EXERCISE INPUT
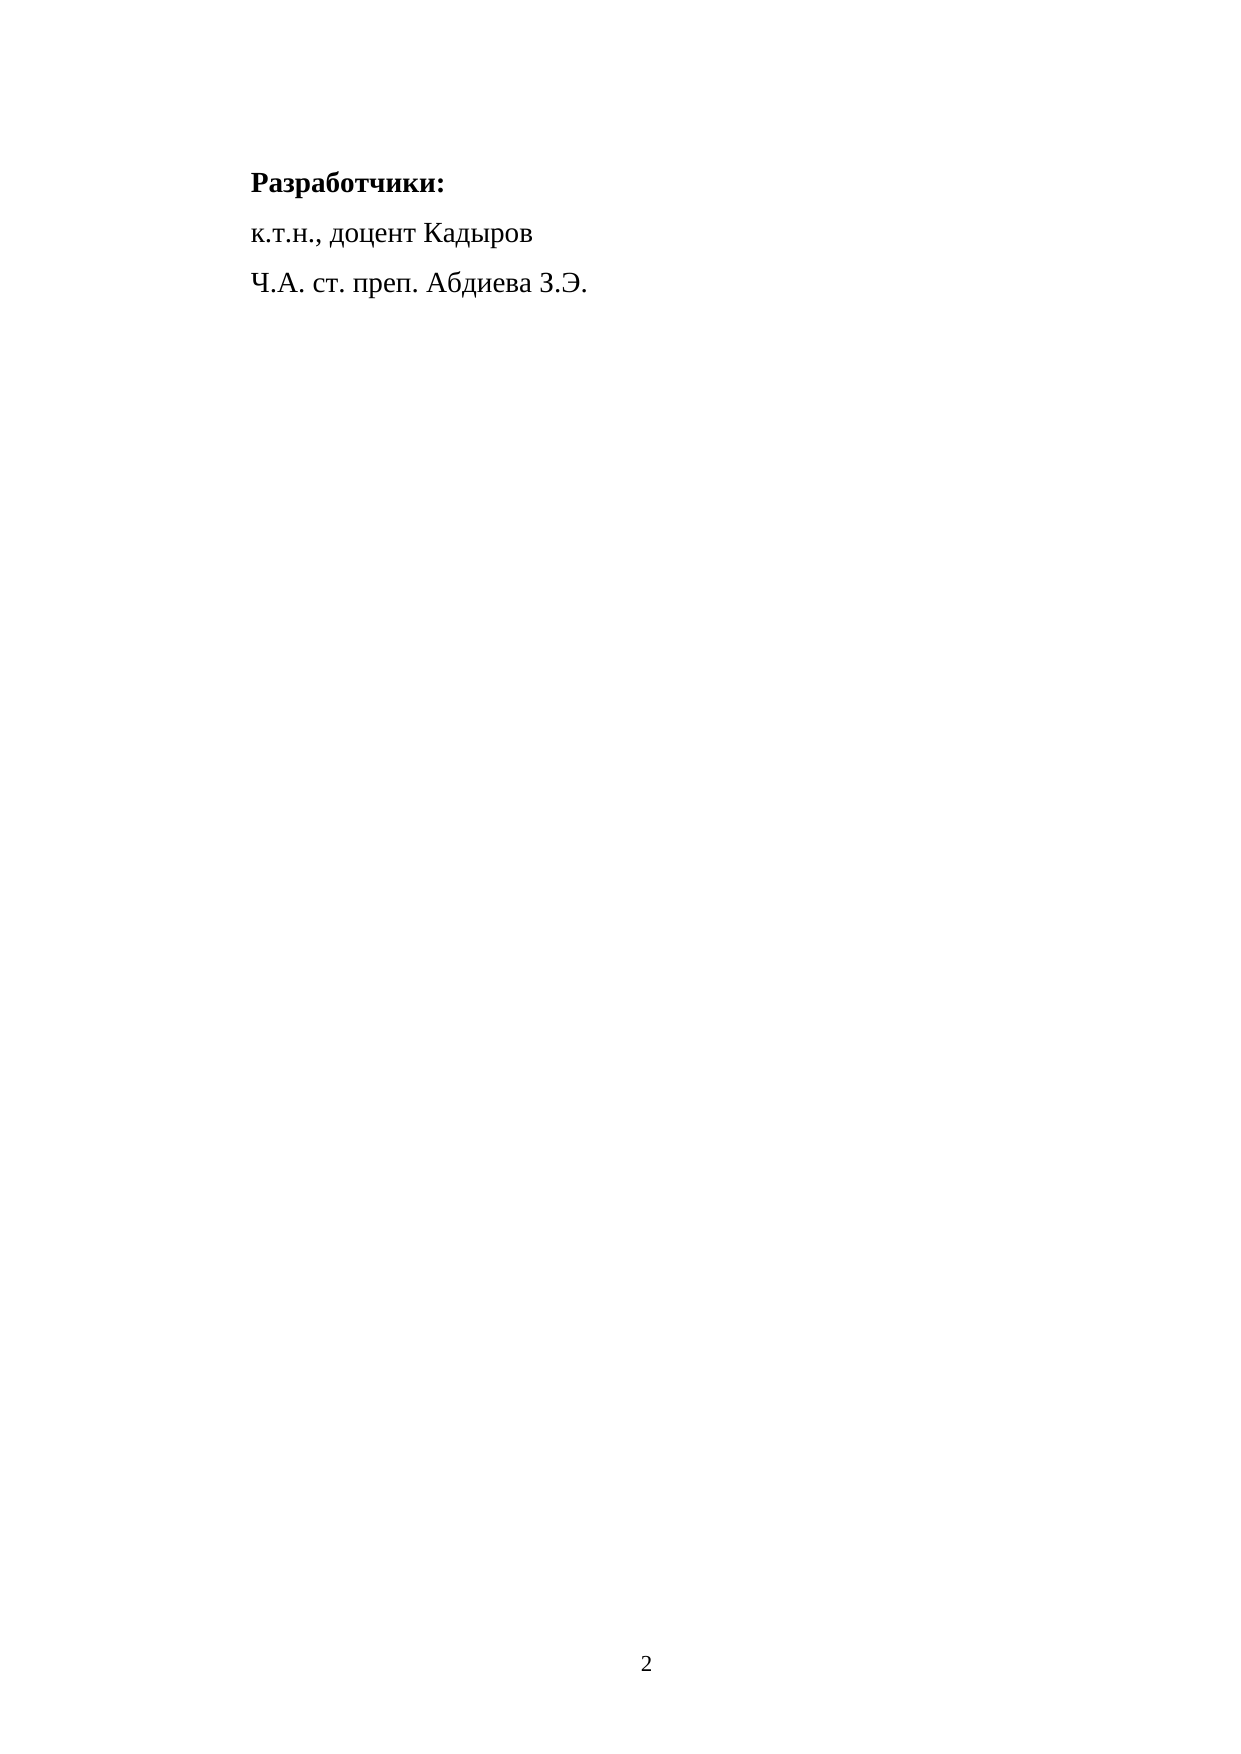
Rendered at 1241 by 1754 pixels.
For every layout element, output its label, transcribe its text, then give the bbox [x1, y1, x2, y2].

text Разработчики: [251, 153, 1100, 203]
text 2 [641, 1653, 652, 1676]
text к.т.н., доцент Кадыров Ч.А. ст. преп. Абдиева З.Э. [251, 203, 592, 303]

PROBLEM TO SOLVE
Everything in the listing is to be returned word for word, except the pictures.

OUTPUT FOR THIS TASK
Rendered at 1241 by 1754 pixels.
For every layout element, output its label, transcribe its text, then give the bbox [x1, y1, x2, y2].

text Разработчики: [251, 153, 1100, 203]
text 2 [641, 1653, 652, 1676]
text к.т.н., доцент Кадыров Ч.А. ст. преп. Абдиева З.Э. [251, 203, 592, 303]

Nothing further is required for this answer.